爆発系の手榴弾かと思いきや、ウニのようにトゲを突き出し、そのまま数秒ほど沈黙する。
「……?」
次の瞬間──
「うわっ!?」
けたたましいサイレンが鳴り響いた。
「早くなんとかしろ!」
「なんとかしろって言われても……っ」
小さな物体に、大の男たちが右往左往して取り囲む。踏みつぶそうにもトゲが邪魔をしてどうにも出来ない。
1人の男が懐からサイレンサー付きの銃を抜いて引鉄を引いた。爆発音と共にサイレンは止み、ホッと肩を落とす。
「今の音はなんじゃ!?」
語気を荒げる老人に背を向けて、男はヘッドセットからの報告を聞く。聞いたあと由三郎に振り返った。
「奴らの攻撃だったようだ」
上手い手を考えたな……眉をひそめる。
外に気づかれるのはお互いに避けたい、そこを突いてきた。そして銃を使わせる事に成功した。

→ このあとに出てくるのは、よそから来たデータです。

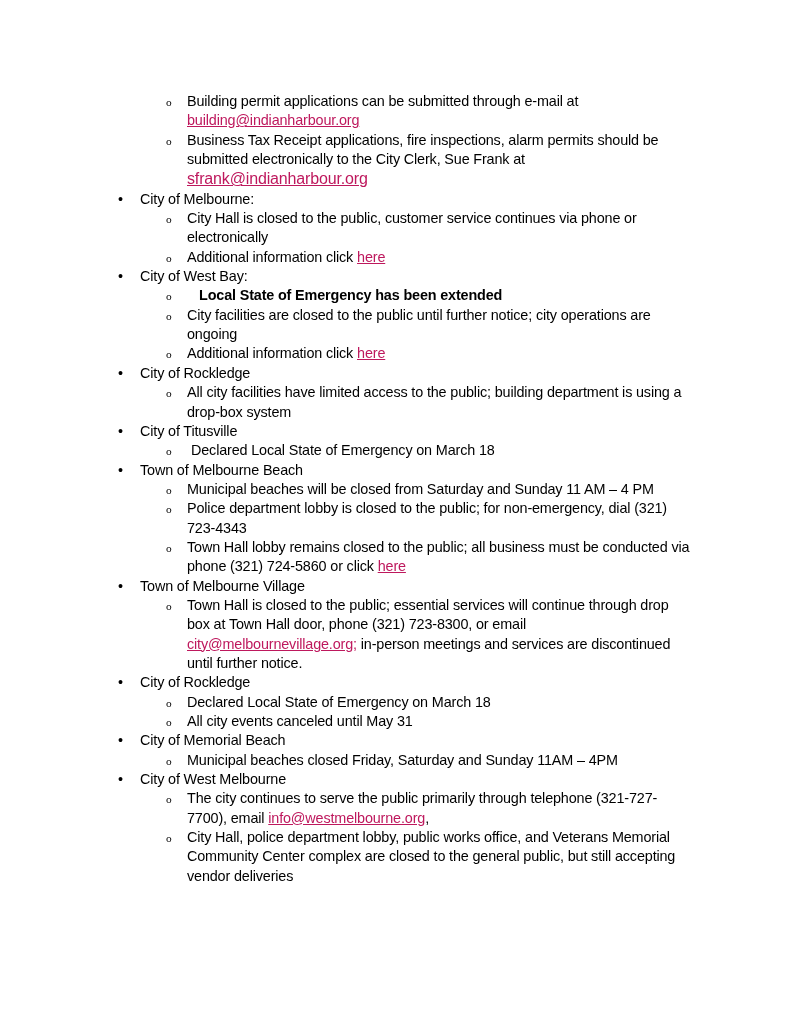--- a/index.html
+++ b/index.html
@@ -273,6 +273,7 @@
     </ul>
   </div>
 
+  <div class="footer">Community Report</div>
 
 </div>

いくらサイレンサーを装着しているとはいえ、日本において極力、使用は避けなければならない武器だ。
「鳥かごに誘い込んだつもりが、こっちに不利な流れになっている」
つくづく、ベリルという奴は手を焼かせてくれる──この代償は高く付くぞ。
「ひゃ~……凄いなぁ」
健吾は、ディスプレイを見つめて感嘆の声を上げた。
作戦開始、早々にベリルのカメラが突然ぐるりと回転して酔いそうになったけど、外のカメラに目を向けて何が起きたか理解した。
あっちこっち見ないといけないから追うのが大変で、シミュレーションの時とは比べものにならないくらいの情報量が駆けめぐる。
「た、大変すぎる~」
全部を伝えようとしなくていいって言われてても、これじゃあただ見ているだけになりそう。
「! あ……」
<どうした>
「アルジャンて人が居間にいる」
ベリルの声に応えてディスプレイを確認する。由三郎のそばを離れないだろうという彼の推測通り、男は居間の前の通路で指示をしているようだった。